▸ TEXT BLOCK:
»»
The Global Times noted that Zhao Lijian, the Chinese Foreign Ministry spokesman who first accused the U.S. Army of being the source of the Chinese coronavirus without evidence, called for a World Health Organization (W.H.O.) probe into the school, and Baric specifically, last month.

The W.H.O. sent investigators to Wuhan over a year after the initial outbreak — and after Chinese officials admitted to destroying early samples of the virus and other key evidence — to conduct an investigation into its origins. The 120-page report resulting from the trip concluded that a laboratory leak was “extremely unlikely” to be the spark that triggered the pandemic, instead concluding the likeliest hypothesis to be that the host animal for the virus infected a secondary species that, in turn, infected humans. The study did not find a single animal testing positive for Chinese coronavirus in China among 80,000 samples.
««
▸ WORK ORDER 1: In the passage on the coronavirus origins investigation, rewrite the part that opens with the words containing "The Global Times noted" and closes with "specifically, last month.", replacing "spokesman" with "representative".
▸ WORK ORDER 2:
Answer these questions from the passage on the coronavirus origins investigation:
(a) According to The Global Times, who called for a W.H.O. probe into the school?
(b) How many pages long was the report from the W.H.O. trip?
(c) How many samples did the study examine without finding an animal that tested positive?
▸ WORK ORDER 3: Continue the passage on the coronavirus origins investigation from its last sentence.

▸ STUDY MATERIAL:
»»
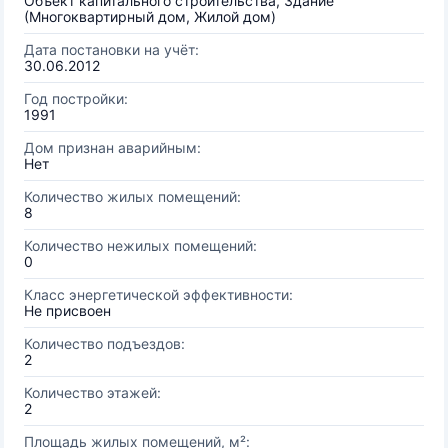
Объект капитального строительства, Здание
(Многоквартирный дом, Жилой дом)
Дата постановки на учёт:
30.06.2012
Год постройки:
1991
Дом признан аварийным:
Нет
Количество жилых помещений:
8
Количество нежилых помещений:
0
Класс энергетической эффективности:
Не присвоен
Количество подъездов:
2
Количество этажей:
2
Площадь жилых помещений, м²:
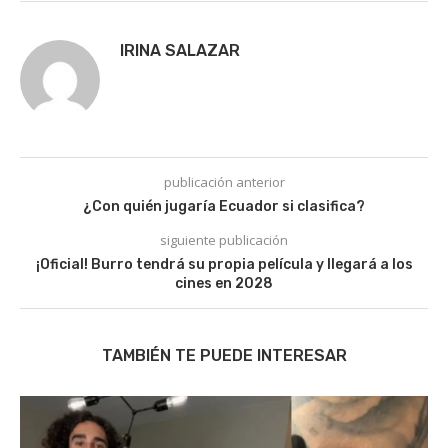
IRINA SALAZAR
publicación anterior
¿Con quién jugaría Ecuador si clasifica?
siguiente publicación
¡Oficial! Burro tendrá su propia película y llegará a los
cines en 2028
TAMBIÉN TE PUEDE INTERESAR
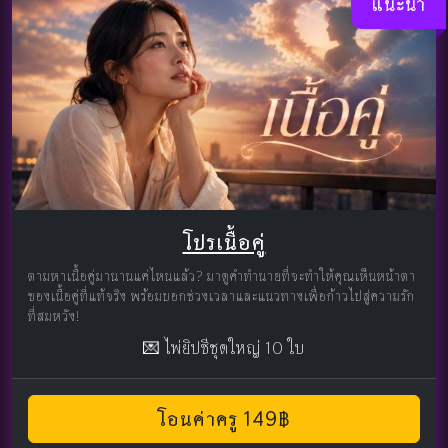
แนะนำ
โปรเนื้อคู่
ตามหาเนื้อคู่มานานแค่ไหนแล้ว? มาดูคำทำนายที่จะทำให้คุณเห็นหน้าตา
ของเนื้อคู่ที่แท้จริง พร้อมบอกช่วงเวลาและแนวทางเพื่อก้าวไปสู่ความรัก
ที่สมหวัง!
💌 ไพ่ยิปซีชุดใหญ่ 10 ใบ
โอนค่าครู 149฿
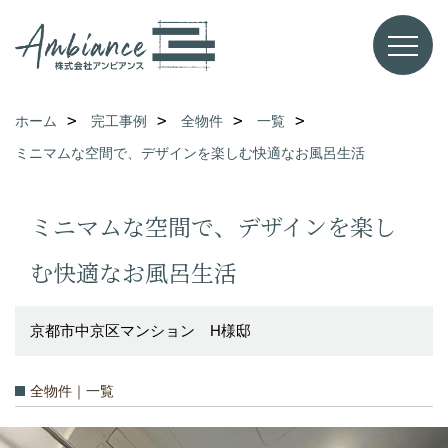
ホーム
完工事例
全物件
一覧
ミニマムな空間で、デザインを楽しむ快適なお風呂生活
ミニマムな空間で、デザインを楽し
む快適なお風呂生活
京都市中京区マンション H様邸
全物件｜一覧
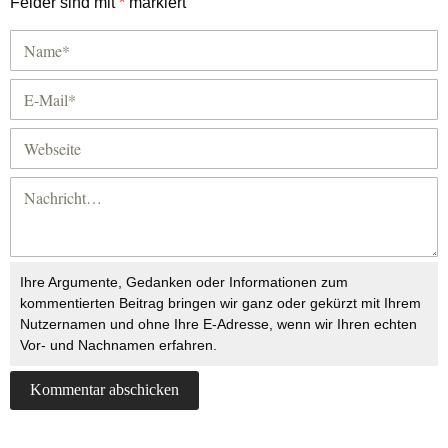
Felder sind mit
*
markiert
Ihre Argumente, Gedanken oder Informationen zum
kommentierten Beitrag bringen wir ganz oder gekürzt mit Ihrem
Nutzernamen und ohne Ihre E-Adresse, wenn wir Ihren echten
Vor- und Nachnamen erfahren.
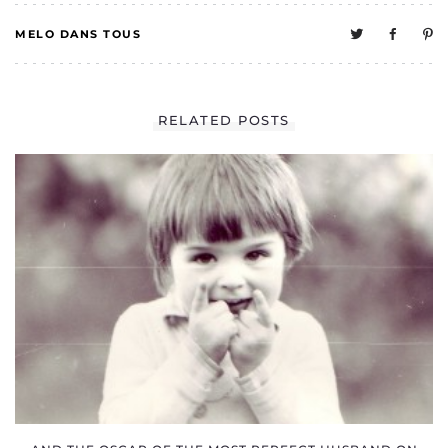
MELO DANS TOUS
SES ÉTATS
0
RELATED POSTS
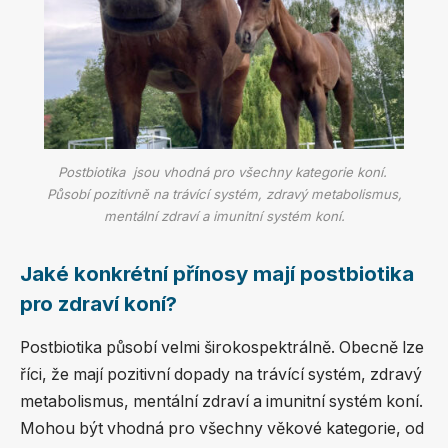
Postbiotika jsou vhodná pro všechny kategorie koní.
Působí pozitivně na trávící systém, zdravý metabolismus,
mentální zdraví a imunitní systém koní.
Jaké konkrétní přínosy mají postbiotika
pro zdraví koní?
Postbiotika působí velmi širokospektrálně. Obecně lze
říci, že mají pozitivní dopady na trávící systém, zdravý
metabolismus, mentální zdraví a imunitní systém koní.
Mohou být vhodná pro všechny věkové kategorie, od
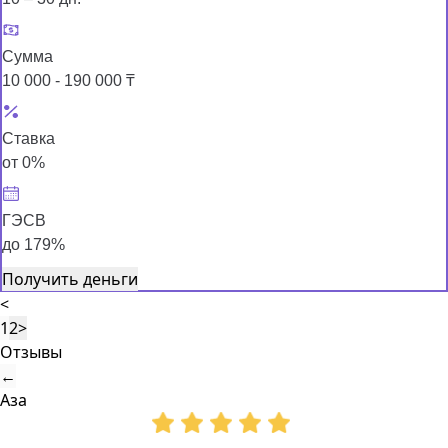
Сумма
10 000 - 190 000 ₸
Ставка
от 0%
ГЭСВ
до 179%
Получить деньги
<
1
2
>
Отзывы
←
Аза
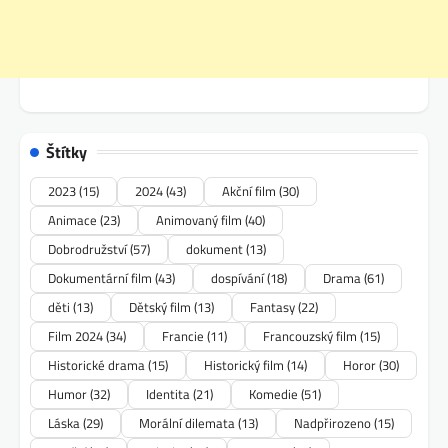
Štítky
2023
(15)
2024
(43)
Akční film
(30)
Animace
(23)
Animovaný film
(40)
Dobrodružství
(57)
dokument
(13)
Dokumentární film
(43)
dospívání
(18)
Drama
(61)
děti
(13)
Dětský film
(13)
Fantasy
(22)
Film 2024
(34)
Francie
(11)
Francouzský film
(15)
Historické drama
(15)
Historický film
(14)
Horor
(30)
Humor
(32)
Identita
(21)
Komedie
(51)
Láska
(29)
Morální dilemata
(13)
Nadpřirozeno
(15)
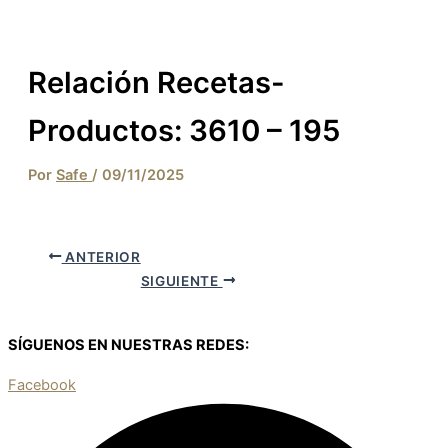
Relación Recetas-
Productos: 3610 – 195
Por
Safe
/
09/11/2025
ANTERIOR
SIGUIENTE
SÍGUENOS EN NUESTRAS REDES:
Facebook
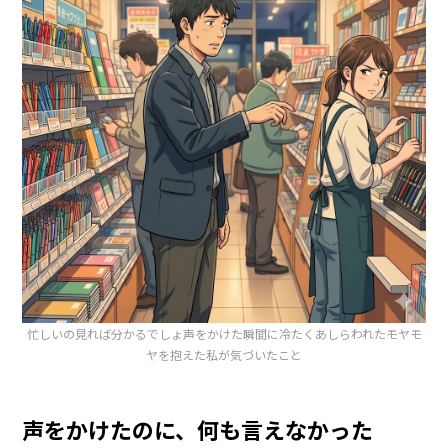
忙しいの見れば分かるでしょ声をかけた瞬間に冷たくあしらわれたモヤモ
ヤを抱えた私が気づいたこと
声をかけたのに、何も言えなかった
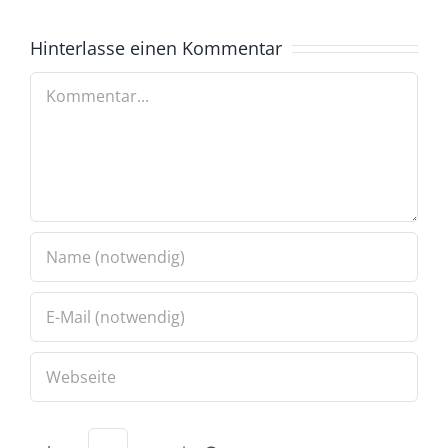
Hinterlasse einen Kommentar
Kommentar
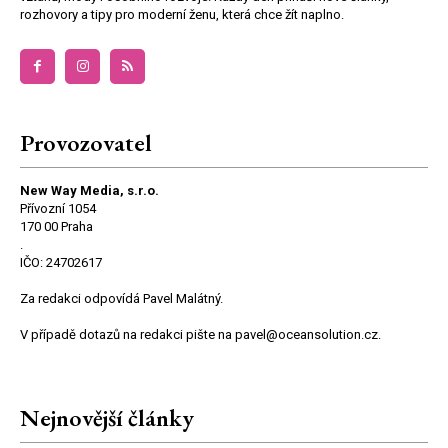
rozhovory a tipy pro moderní ženu, která chce žít naplno.
Provozovatel
New Way Media, s.r.o.
Přívozní 1054
170 00 Praha
.
IČO: 24702617
Za redakci odpovídá Pavel Malátný.
V případě dotazů na redakci pište na pavel@oceansolution.cz.
Nejnovější články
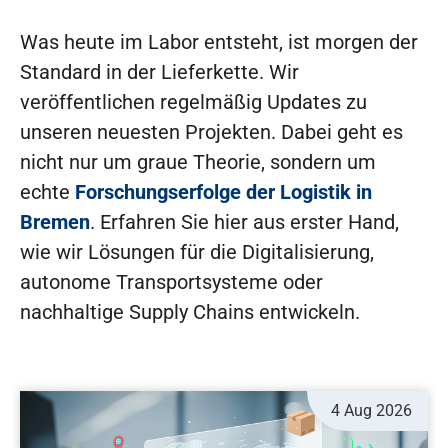
Was heute im Labor entsteht, ist morgen der
Standard in der Lieferkette. Wir
veröffentlichen regelmäßig Updates zu
unseren neuesten Projekten. Dabei geht es
nicht nur um graue Theorie, sondern um
echte
Forschungserfolge der Logistik in
Bremen
. Erfahren Sie hier aus erster Hand,
wie wir Lösungen für die Digitalisierung,
autonome Transportsysteme oder
nachhaltige Supply Chains entwickeln.
4 Aug 2026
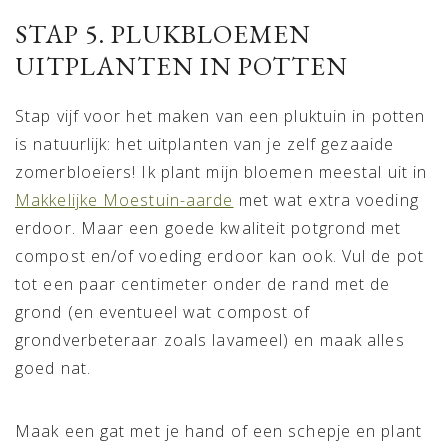
STAP 5. PLUKBLOEMEN
UITPLANTEN IN POTTEN
Stap vijf voor het maken van een pluktuin in potten
is natuurlijk: het uitplanten van je zelf gezaaide
zomerbloeiers! Ik plant mijn bloemen meestal uit in
Makkelijke Moestuin-aarde
met wat extra voeding
erdoor. Maar een goede kwaliteit potgrond met
compost en/of voeding erdoor kan ook. Vul de pot
tot een paar centimeter onder de rand met de
grond (en eventueel wat compost of
grondverbeteraar zoals lavameel) en maak alles
goed nat.
Maak een gat met je hand of een schepje en plant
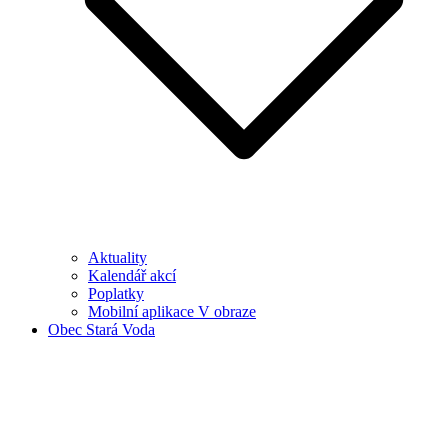
Aktuality
Kalendář akcí
Poplatky
Mobilní aplikace V obraze
Obec Stará Voda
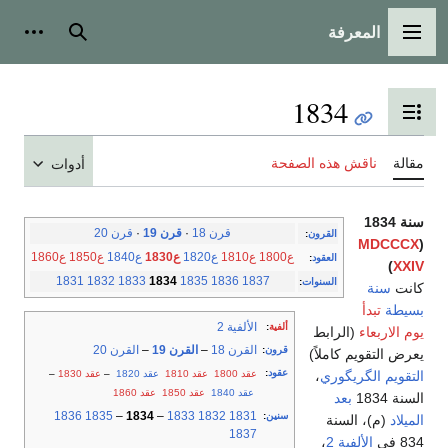
المعرفة
القائمة الرئيسية
بحث
أدوات
1834
تبديل عرض جدول المحتويات
مقالة
ناقش هذه الصفحة
أدوات
سنة 1834
قرن 18
·
قرن 19
·
قرن 20
القرون
:
MDCCCX
(
ع1800
ع1810
ع1820
ع1830
ع1840
ع1850
ع1860
العقود
:
)
XXIV
1831
1832
1833
1834
1835
1836
1837
السنوات
:
كانت
سنة
بسيطة
تبدأ
الألفية 2
ألفية
:
يوم الاربعاء
(الرابط
القرن 18
–
القرن 19
–
القرن 20
قرون
:
يعرض التقويم كاملاً)
عقود
:
عقد 1800
عقد 1810
عقد 1820
–
عقد 1830
–
التقويم الگريگوري
،
عقد 1840
عقد 1850
عقد 1860
السنة 1834
بعد
1836
1835
–
1834
–
1833
1832
1831
سنين
:
الميلاد
(م)، السنة
1837
834 في
الألفية 2
،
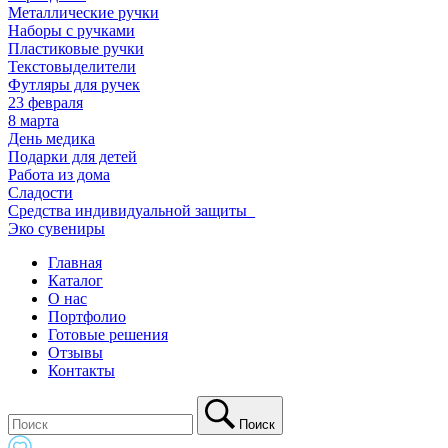
Металлические ручки
Наборы с ручками
Пластиковые ручки
Текстовыделители
Футляры для ручек
23 февраля
8 марта
День медика
Подарки для детей
Работа из дома
Сладости
Средства индивидуальной защиты_
Эко сувениры
Главная
Каталог
О нас
Портфолио
Готовые решения
Отзывы
Контакты
Поиск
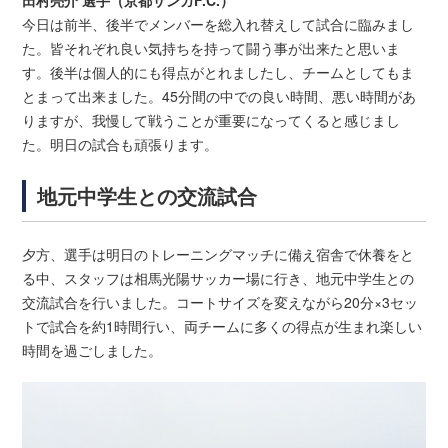
今日は前半、後半でメンバーを総入れ替えして試合に臨みまし
た。皆それぞれ良い気持ちを持って闘う事が出来たと思いま
す。後半は個人的にも得点がとれましたし、チームとしてもま
とまって出来ました。45分間の中での良い時間、悪い時間があ
りますが、我慢して戦うことが重要になってくると感じまし
た。明日の試合も頑張ります。
地元中学生との交流試合
夕方、選手は明日のトレーニングマッチに備え宿舎で休養をと
る中、スタッフは相馬光陽サッカー場に行き、地元中学生との
交流試合を行いました。コートサイズを変えながら20分×3セッ
トで試合を約1時間行い、両チームに多くの得点が生まれ楽しい
時間を過ごしました。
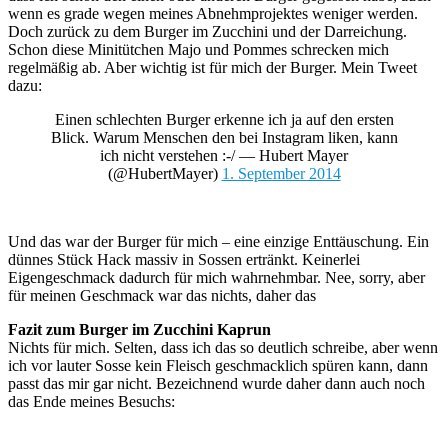
wenn es grade wegen meines Abnehmprojektes weniger werden.
Doch zurück zu dem Burger im Zucchini und der Darreichung.
Schon diese Minitütchen Majo und Pommes schrecken mich
regelmäßig ab. Aber wichtig ist für mich der Burger. Mein Tweet
dazu:
Einen schlechten Burger erkenne ich ja auf den ersten
Blick. Warum Menschen den bei Instagram liken, kann
ich nicht verstehen :-/ — Hubert Mayer
(@HubertMayer)
1. September 2014
Und das war der Burger für mich – eine einzige Enttäuschung. Ein
dünnes Stück Hack massiv in Sossen ertränkt. Keinerlei
Eigengeschmack dadurch für mich wahrnehmbar. Nee, sorry, aber
für meinen Geschmack war das nichts, daher das
Fazit zum Burger im Zucchini Kaprun
Nichts für mich. Selten, dass ich das so deutlich schreibe, aber wenn
ich vor lauter Sosse kein Fleisch geschmacklich spüren kann, dann
passt das mir gar nicht. Bezeichnend wurde daher dann auch noch
das Ende meines Besuchs:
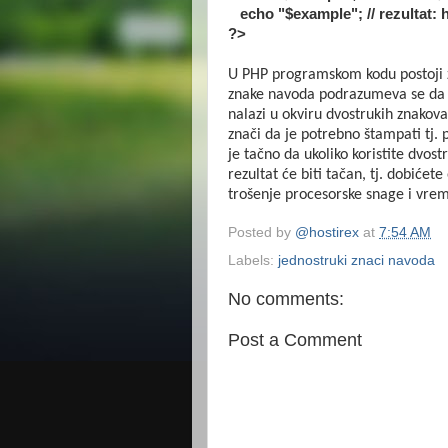
echo "$example"; // rezultat: 
?>
U PHP programskom kodu postoji zn
znake navoda podrazumeva se da ć
nalazi u okviru dvostrukih znakova
znači da je potrebno štampati tj.
je tačno da ukoliko koristite dvo
rezultat će biti tačan, tj. dobićet
trošenje procesorske snage i vre
Posted by
@hostirex
at
7:54 AM
Labels:
jednostruki znaci navoda
No comments:
Post a Comment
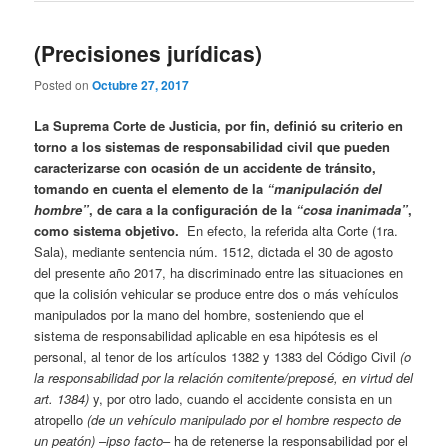
(Precisiones jurídicas)
Posted on
Octubre 27, 2017
La Suprema Corte de Justicia, por fin, definió su criterio en
torno a los sistemas de responsabilidad civil que pueden
caracterizarse con ocasión de un accidente de tránsito,
tomando en cuenta el elemento de la
“manipulación del
hombre”
, de cara a la configuración de la
“cosa inanimada”
,
como sistema objetivo.
En efecto, la referida alta Corte (1ra.
Sala), mediante sentencia núm. 1512, dictada el 30 de agosto
del presente año 2017, ha discriminado entre las situaciones en
que la colisión vehicular se produce entre dos o más vehículos
manipulados por la mano del hombre, sosteniendo que el
sistema de responsabilidad aplicable en esa hipótesis es el
personal, al tenor de los artículos 1382 y 1383 del Código Civil
(o
la responsabilidad por la relación comitente/preposé, en virtud del
art. 1384)
y, por otro lado, cuando el accidente consista en un
atropello
(de un vehículo manipulado por el hombre respecto de
un peatón)
–
ipso facto
– ha de retenerse la responsabilidad por el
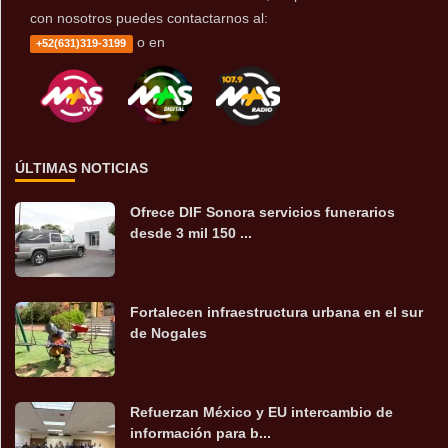
con nosotros puedes contactarnos al:
o en
+52(631)319-3199
ÚLTIMAS NOTICIAS
Ofrece DIF Sonora servicios funerarios
desde 3 mil 150 ...
Fortalecen infraestructura urbana en el sur
de Nogales
Refuerzan México y EU intercambio de
información para b...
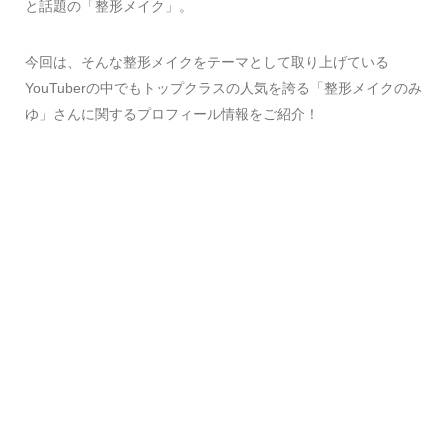
と話題の「整形メイク」。
今回は、そんな整形メイクをテーマとして取り上げている
YouTuberの中でもトップクラスの人気を誇る「整形メイクのみ
ゆ」さんに関するプロフィール情報をご紹介！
««
▸ RESPONSE AREA 1:
The Global Times noted that Zhao Lijian, the Chinese Foreign Ministry representative who first accused the U.S. Army of being the source of the Chinese coronavirus without evidence, called for a World Health Organization (W.H.O.) probe into the school, and Baric specifically, last month.

▸ RESPONSE AREA 2:
(a) Zhao Lijian, the Chinese Foreign Ministry spokesman.
(b) 120 pages.
(c) 80,000 samples.

▸ RESPONSE AREA 3:
Prior to the calls to investigate UNC Chapel Hill, Zhao and his colleagues at the Foreign Ministry demanded that Chinese experts be allowed into a U.S. Army facility at Fort Detrick, Maryland, which Zhao accused of being the true source of the virus. The Global Times called Fort Detrick the “#1 suspect” of the origin of the pandemic in June, a claim not supported by any major global scientific voices. Zhao touted the Fort Detrick conspiracy theory as recently as a month ago.

The Foreign Ministry bases its theory that the virus originated in Fort Detrick on the false claim that Maryland saw a higher incidence of vaping-related lung injuries in 2019 than much of the United States. Neither the Foreign Ministry nor the Global Times has explained what they believed to be the relationship between e-cigarette injuries — which are not contagious, unlike the highly transmissible Chinese coronavirus — and the UNC laboratory, if any.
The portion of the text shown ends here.